[Camera settings data]

──────────

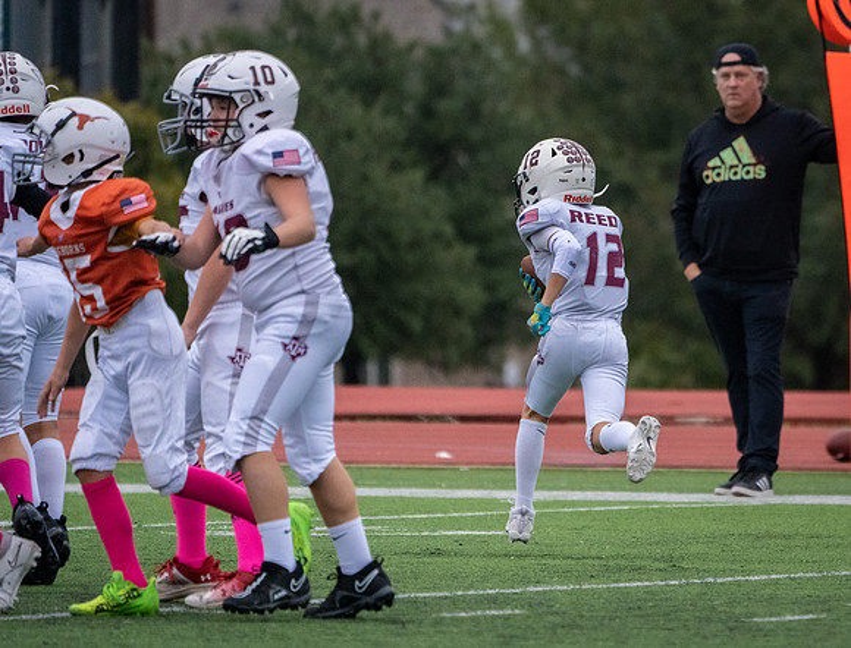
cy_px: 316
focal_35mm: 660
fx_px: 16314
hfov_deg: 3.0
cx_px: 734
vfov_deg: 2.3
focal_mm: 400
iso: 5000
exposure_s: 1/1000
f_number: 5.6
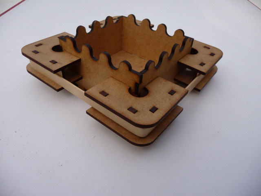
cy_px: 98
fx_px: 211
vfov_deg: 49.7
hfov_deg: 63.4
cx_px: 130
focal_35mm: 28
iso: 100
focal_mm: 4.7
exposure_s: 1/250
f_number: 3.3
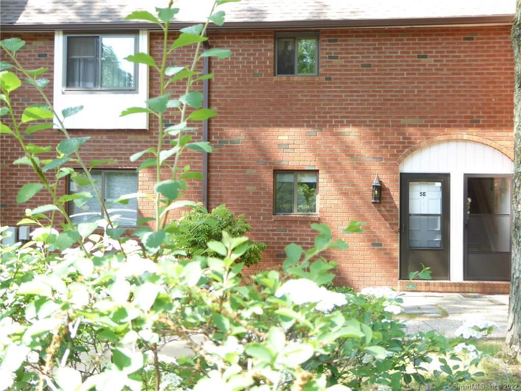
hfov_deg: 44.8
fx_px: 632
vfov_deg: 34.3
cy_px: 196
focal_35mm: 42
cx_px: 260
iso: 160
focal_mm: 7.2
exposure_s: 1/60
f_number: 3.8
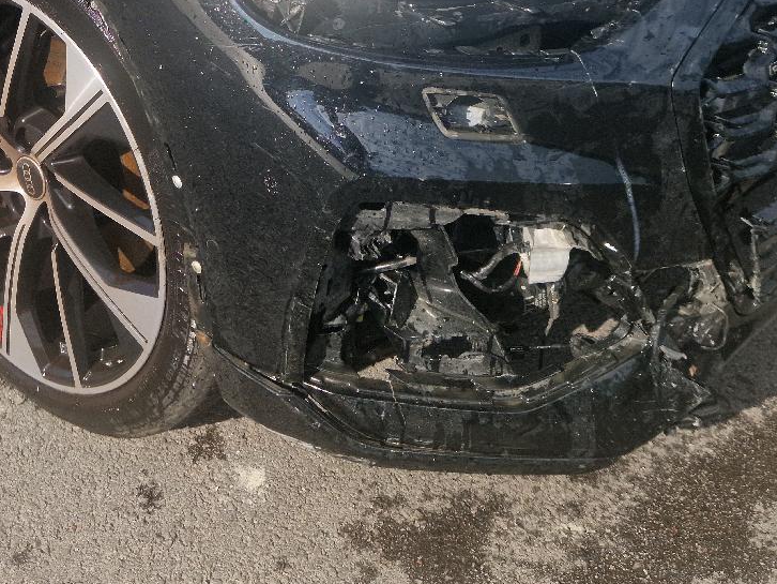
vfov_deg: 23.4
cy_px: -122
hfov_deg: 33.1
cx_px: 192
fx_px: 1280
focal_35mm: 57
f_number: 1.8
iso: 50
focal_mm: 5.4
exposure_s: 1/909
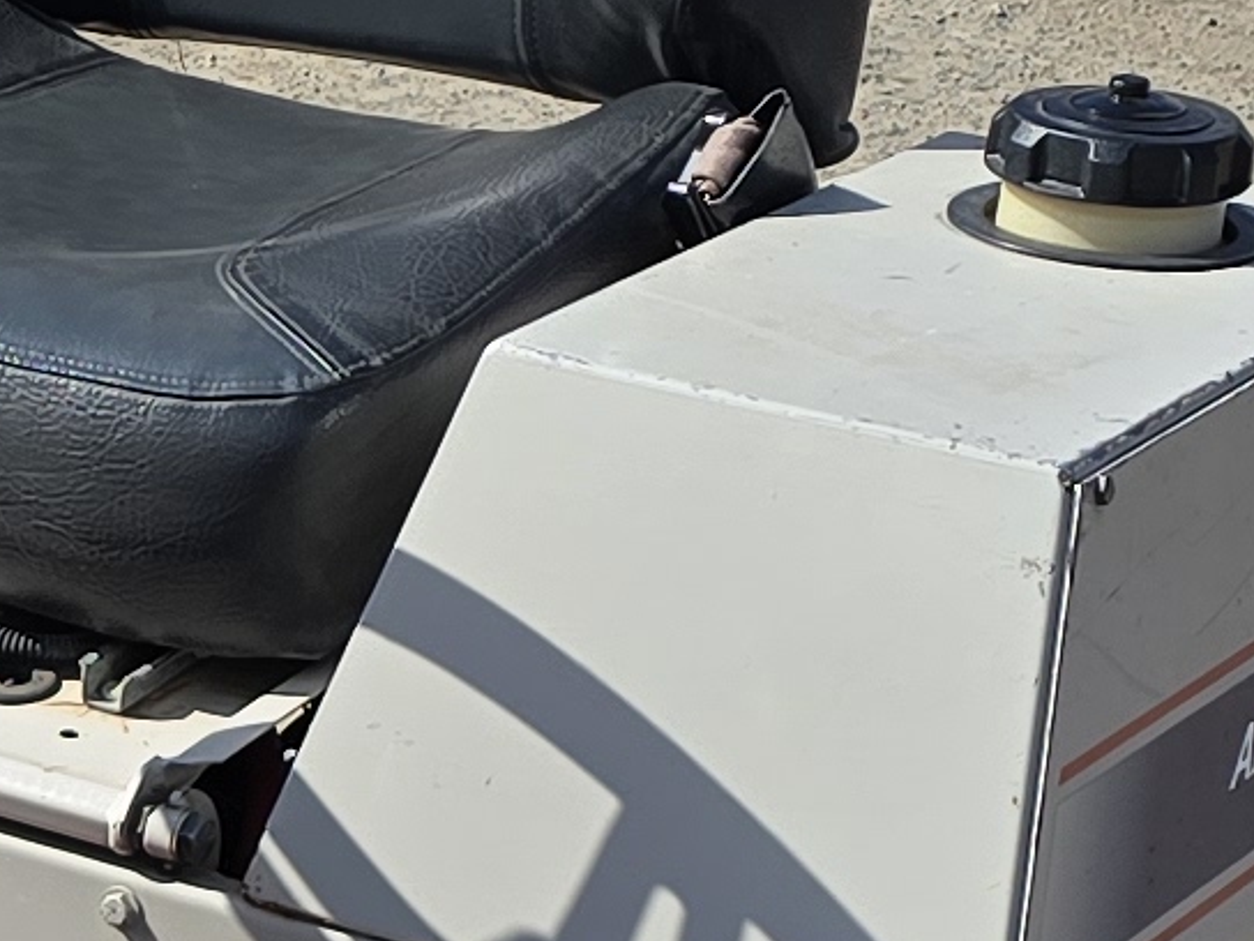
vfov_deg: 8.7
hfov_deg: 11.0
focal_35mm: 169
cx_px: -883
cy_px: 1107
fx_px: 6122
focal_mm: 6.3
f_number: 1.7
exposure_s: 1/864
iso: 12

──────────

● Task details
Your answer must be an exact copy of the records above, with no pictures included.

● Problem solution
cy_px: 316
focal_35mm: 660
fx_px: 16314
hfov_deg: 3.0
cx_px: 734
vfov_deg: 2.3
focal_mm: 400
iso: 5000
exposure_s: 1/1000
f_number: 5.6
cy_px: 98
fx_px: 211
vfov_deg: 49.7
hfov_deg: 63.4
cx_px: 130
focal_35mm: 28
iso: 100
focal_mm: 4.7
exposure_s: 1/250
f_number: 3.3
hfov_deg: 44.8
fx_px: 632
vfov_deg: 34.3
cy_px: 196
focal_35mm: 42
cx_px: 260
iso: 160
focal_mm: 7.2
exposure_s: 1/60
f_number: 3.8
vfov_deg: 23.4
cy_px: -122
hfov_deg: 33.1
cx_px: 192
fx_px: 1280
focal_35mm: 57
f_number: 1.8
iso: 50
focal_mm: 5.4
exposure_s: 1/909
vfov_deg: 8.7
hfov_deg: 11.0
focal_35mm: 169
cx_px: -883
cy_px: 1107
fx_px: 6122
focal_mm: 6.3
f_number: 1.7
exposure_s: 1/864
iso: 12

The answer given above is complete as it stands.